Upending mutable zoetrope

Upending is our collaboration with the extraordinary composer Maryanne Amacher for the new Empac performing arts center up the Hudson River in Troy, New York.

This “opera without singers,” which will premiere in early 2010, presents a drama of disorientation and reorientation that is enacted on both perceptual and thematic levels. The weightlessness of outer space is felt even in perfectly everyday representations as the grounding provided by gravity starts giving way. Ordinary objects, spaces, and persons are probed and queried from the unfamiliar perspectives uncovered on the micro- and macro-scale by contemporary science and neuropsychology.

For this project, our interest is in live stereoscopic cinema, where the illusory 3d space of stereo is projected onto the actual 3d of stage objects moving under computer control.

 

Horizon

Horizon storyboard frame

Horizon is the public arts project originally commissioned for the Atlanta Airport in 2005 but only now moving into production. This summer we finished revising our original storyboard (illustrated above) to match a complete redesign of the new terminal, which is now to open in 2011.

Horizon now aims for an even tighter interactivity between artwork and events in the terminal. The artwork will respond more directly to its surroundings — to the movement and appearance of travelers as they traverse the space and to the actual airport activity seen through the large adjacent window. An example of this is illustrated on the main Horizon page.

Dan Goldwater is now out inspecting led factories in China so that we can choose the best display solution. Next step is the construction of a large prototype at Dan’s studio in Oakland.

 

Loops in Sweden

Loops: still frame

Our most ambitious collaboration with Merce Cunningham, Loops, will be exhibited in its new triptych form at Mejan Labs in Stockholm, Sweden, where it opens on November 20th.

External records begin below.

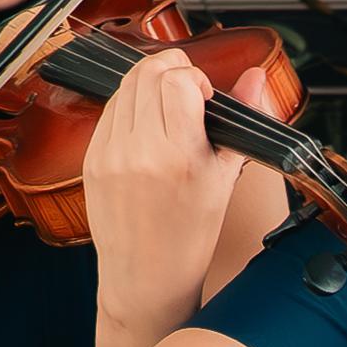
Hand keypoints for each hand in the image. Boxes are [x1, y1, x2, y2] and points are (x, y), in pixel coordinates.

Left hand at [79, 44, 249, 332]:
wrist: (146, 277)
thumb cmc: (190, 235)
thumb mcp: (224, 177)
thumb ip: (242, 120)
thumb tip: (255, 76)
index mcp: (179, 157)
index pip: (177, 80)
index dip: (194, 76)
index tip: (204, 94)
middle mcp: (140, 152)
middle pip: (147, 74)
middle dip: (171, 68)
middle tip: (186, 88)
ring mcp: (110, 155)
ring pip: (124, 86)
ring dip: (148, 83)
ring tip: (166, 106)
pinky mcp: (91, 160)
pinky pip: (108, 111)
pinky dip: (129, 106)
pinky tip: (146, 125)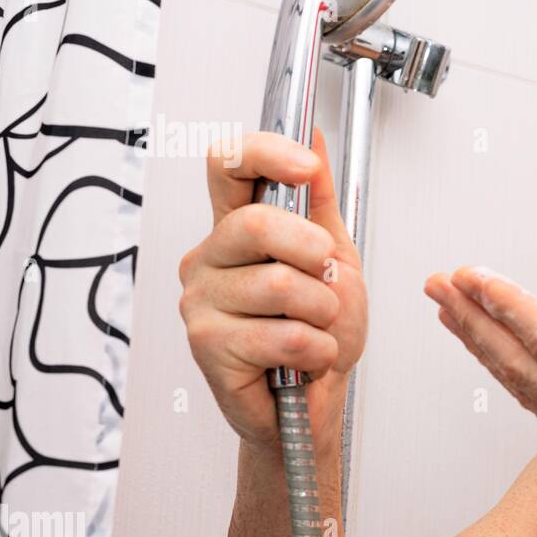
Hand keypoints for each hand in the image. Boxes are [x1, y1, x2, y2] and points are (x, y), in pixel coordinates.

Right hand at [178, 128, 367, 449]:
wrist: (317, 401)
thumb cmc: (320, 332)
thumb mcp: (335, 257)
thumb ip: (320, 200)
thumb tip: (313, 135)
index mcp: (236, 229)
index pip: (226, 165)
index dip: (266, 153)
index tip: (307, 166)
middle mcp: (208, 259)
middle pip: (257, 224)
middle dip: (314, 255)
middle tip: (327, 283)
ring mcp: (201, 302)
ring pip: (279, 285)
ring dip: (323, 313)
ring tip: (317, 329)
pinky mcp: (207, 347)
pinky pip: (283, 335)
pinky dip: (316, 350)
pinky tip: (305, 359)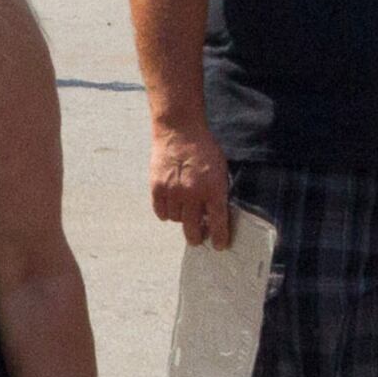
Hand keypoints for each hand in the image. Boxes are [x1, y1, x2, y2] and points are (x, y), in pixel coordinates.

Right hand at [150, 124, 233, 247]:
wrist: (180, 131)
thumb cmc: (204, 149)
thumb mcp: (220, 169)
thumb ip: (218, 192)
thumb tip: (215, 215)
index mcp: (213, 189)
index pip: (218, 222)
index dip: (219, 238)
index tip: (219, 245)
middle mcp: (193, 194)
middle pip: (193, 228)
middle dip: (197, 238)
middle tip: (198, 239)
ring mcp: (173, 192)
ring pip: (176, 220)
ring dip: (181, 218)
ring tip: (185, 209)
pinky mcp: (157, 187)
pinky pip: (161, 212)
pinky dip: (166, 213)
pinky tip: (171, 206)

Should be worth seeing: it’s on three 52″ monitors there.

Ambitious programmers and scholars may participate in our experimental Loops preservation project by downloading the beta version of the source code to Loops (the digital artwork) and/or by downloading the archival versions of Cunningham’s motion-captured performance (links to both may be found here.

 

Agent

Still from live running system

Marc is coding up the Choreographic language agent, which takes a novel approach to creating dance movements.

A first version, which of course runs on Field, will soon be put into practice by choreographer Wayne McGregor of Random Dance.

 

Revived

Three of our earlier dance collaborations have recently received renewed attention.

Hand-drawn Spaces: still frame

Hand-drawn Spaces has been designated a “masterwork” by the National Endowment for the Arts, which is providing the funds for its complete restoration. This was our first collaboration with Merce Cunningham, an installation we made in 1998.

The newly restored version will be presented in the public gallery of the World Financial Center here in New York in 2010. The nea designation came about through the generous advocacy of HarvestWorks, which also supported the creation of the original work.

Ghostcatching: still frame

Ghostcatching has been chosen by the Lincoln Center Institute as the focus work of art for its first online course for the professional development of educators, which it is launching this fall.

Ghostcatching will also be screened at the Brooklyn Museum in January.

BIPED: still frames

BIPED continues as part of the Cunningham Dance Company’s active repertoire. For a recent performance in Berkeley, it received this rapturous review in the San Francisco Chronicle.

 

Other news

  1. St. Petersburg is now next April rather than this November. For the Kinodance film festival, we’ll be exhibiting Loops and, possibly, Point A –> B, with the details to be announced as they’re set.
  2. Field once again forms the core authorship platform for the responsive architecture project Hyposurface.